% Generated by roxygen2: do not edit by hand
% Please edit documentation in R/createriskset.R
\name{create_riskset}
\alias{create_riskset}
\title{Process and Create Risk Sets for a One- and Two-Mode Relational Event Sequences}
\usage{
create_riskset(
  type = c("two-mode", "one-mode"),
  time,
  eventID,
  sender,
  receiver,
  p_samplingobserved = 1,
  n_controls,
  combine = TRUE,
  seed = 9999
)
}
\arguments{
\item{type}{"two-mode" indicates that this is a two-mode event sequence. "one-mode" indicates that the event sequence is one-mode.}

\item{time}{The vector of event time values from the observed event sequence.}

\item{eventID}{The vector of event IDs from the observed event sequence (typically a numerical event sequence that goes from 1 to \emph{n}).}

\item{sender}{The vector of event senders from the observed event sequence.}

\item{receiver}{The vector of event receivers from the observed event sequence.}

\item{p_samplingobserved}{The numerical value for the probability of selection for sampling from the observed event sequence. Set to 1 by default indicating that all observed events from the event sequence will be included in the post-processing event sequence.}

\item{n_controls}{The numerical value for the number of null event controls for each (sampled) observed event.}

\item{combine}{TRUE/FALSE. TRUE indicates that the post-sampling (processing) event sequence should be merged with the pre-processing dataset. FALSE only returns the post-processing event sequence (that is, only the sampled events).}

\item{seed}{The random number seed for user replication.}
}
\value{
A post-processing data.table object with the following columns:
\itemize{
\item \code{time} - The event time for the sampled and observed events.
————————
## Stated task a
In the create_riskset documentation, what is the default value of the seed argument?

## Stored records
————————
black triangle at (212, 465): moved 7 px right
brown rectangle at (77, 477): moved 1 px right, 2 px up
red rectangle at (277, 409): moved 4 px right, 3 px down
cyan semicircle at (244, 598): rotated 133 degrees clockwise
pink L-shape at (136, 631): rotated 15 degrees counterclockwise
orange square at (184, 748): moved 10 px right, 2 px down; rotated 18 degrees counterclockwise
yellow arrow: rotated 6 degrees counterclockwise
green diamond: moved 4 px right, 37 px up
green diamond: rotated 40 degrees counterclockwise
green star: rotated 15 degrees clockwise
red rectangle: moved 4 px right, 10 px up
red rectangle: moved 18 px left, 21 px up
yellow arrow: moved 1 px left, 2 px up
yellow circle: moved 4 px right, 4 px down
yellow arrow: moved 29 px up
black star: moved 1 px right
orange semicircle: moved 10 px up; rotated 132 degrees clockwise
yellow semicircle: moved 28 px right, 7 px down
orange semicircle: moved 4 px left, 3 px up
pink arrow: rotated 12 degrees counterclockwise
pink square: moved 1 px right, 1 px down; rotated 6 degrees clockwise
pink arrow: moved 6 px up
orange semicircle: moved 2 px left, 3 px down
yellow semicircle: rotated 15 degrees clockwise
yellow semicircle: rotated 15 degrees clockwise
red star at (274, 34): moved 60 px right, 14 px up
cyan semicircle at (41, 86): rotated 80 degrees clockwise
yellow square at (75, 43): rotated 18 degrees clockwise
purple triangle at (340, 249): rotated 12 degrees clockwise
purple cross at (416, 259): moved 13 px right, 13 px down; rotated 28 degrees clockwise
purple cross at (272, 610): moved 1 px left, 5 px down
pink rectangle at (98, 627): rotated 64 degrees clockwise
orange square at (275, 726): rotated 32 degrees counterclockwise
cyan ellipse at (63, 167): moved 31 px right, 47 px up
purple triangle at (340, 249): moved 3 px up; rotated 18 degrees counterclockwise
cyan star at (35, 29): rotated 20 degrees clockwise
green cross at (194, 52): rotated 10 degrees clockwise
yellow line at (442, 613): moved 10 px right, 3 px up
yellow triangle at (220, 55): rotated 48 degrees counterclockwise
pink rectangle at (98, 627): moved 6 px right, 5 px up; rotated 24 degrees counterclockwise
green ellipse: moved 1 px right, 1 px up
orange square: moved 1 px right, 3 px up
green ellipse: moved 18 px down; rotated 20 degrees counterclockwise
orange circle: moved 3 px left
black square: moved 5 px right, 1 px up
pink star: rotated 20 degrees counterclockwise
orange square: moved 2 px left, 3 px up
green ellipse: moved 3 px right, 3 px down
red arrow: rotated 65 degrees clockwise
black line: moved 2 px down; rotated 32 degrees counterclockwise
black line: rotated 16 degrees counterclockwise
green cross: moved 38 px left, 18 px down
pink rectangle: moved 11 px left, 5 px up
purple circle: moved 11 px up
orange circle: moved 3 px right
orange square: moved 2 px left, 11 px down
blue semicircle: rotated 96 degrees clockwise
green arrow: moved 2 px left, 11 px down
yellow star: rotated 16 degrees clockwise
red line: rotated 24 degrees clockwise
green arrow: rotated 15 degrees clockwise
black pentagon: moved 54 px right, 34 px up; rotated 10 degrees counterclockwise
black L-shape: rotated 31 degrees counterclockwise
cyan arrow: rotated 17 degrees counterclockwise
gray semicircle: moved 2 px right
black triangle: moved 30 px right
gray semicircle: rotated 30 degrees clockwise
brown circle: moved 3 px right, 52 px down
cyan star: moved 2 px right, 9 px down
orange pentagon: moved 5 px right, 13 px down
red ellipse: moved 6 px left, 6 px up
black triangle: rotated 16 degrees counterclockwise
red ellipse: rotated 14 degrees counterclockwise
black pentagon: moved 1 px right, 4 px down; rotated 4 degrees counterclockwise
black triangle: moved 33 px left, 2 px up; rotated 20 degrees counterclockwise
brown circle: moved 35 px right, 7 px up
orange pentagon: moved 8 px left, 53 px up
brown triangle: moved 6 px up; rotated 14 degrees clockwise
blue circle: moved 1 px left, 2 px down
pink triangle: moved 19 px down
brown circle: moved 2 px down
————————
## Stated task b
Filter the rows above, keeping every line that contains the string "arrow". Case counts.

## Expected answer a
9999

## Expected answer b
yellow arrow: rotated 6 degrees counterclockwise
yellow arrow: moved 1 px left, 2 px up
yellow arrow: moved 29 px up
pink arrow: rotated 12 degrees counterclockwise
pink arrow: moved 6 px up
red arrow: rotated 65 degrees clockwise
green arrow: moved 2 px left, 11 px down
green arrow: rotated 15 degrees clockwise
cyan arrow: rotated 17 degrees counterclockwise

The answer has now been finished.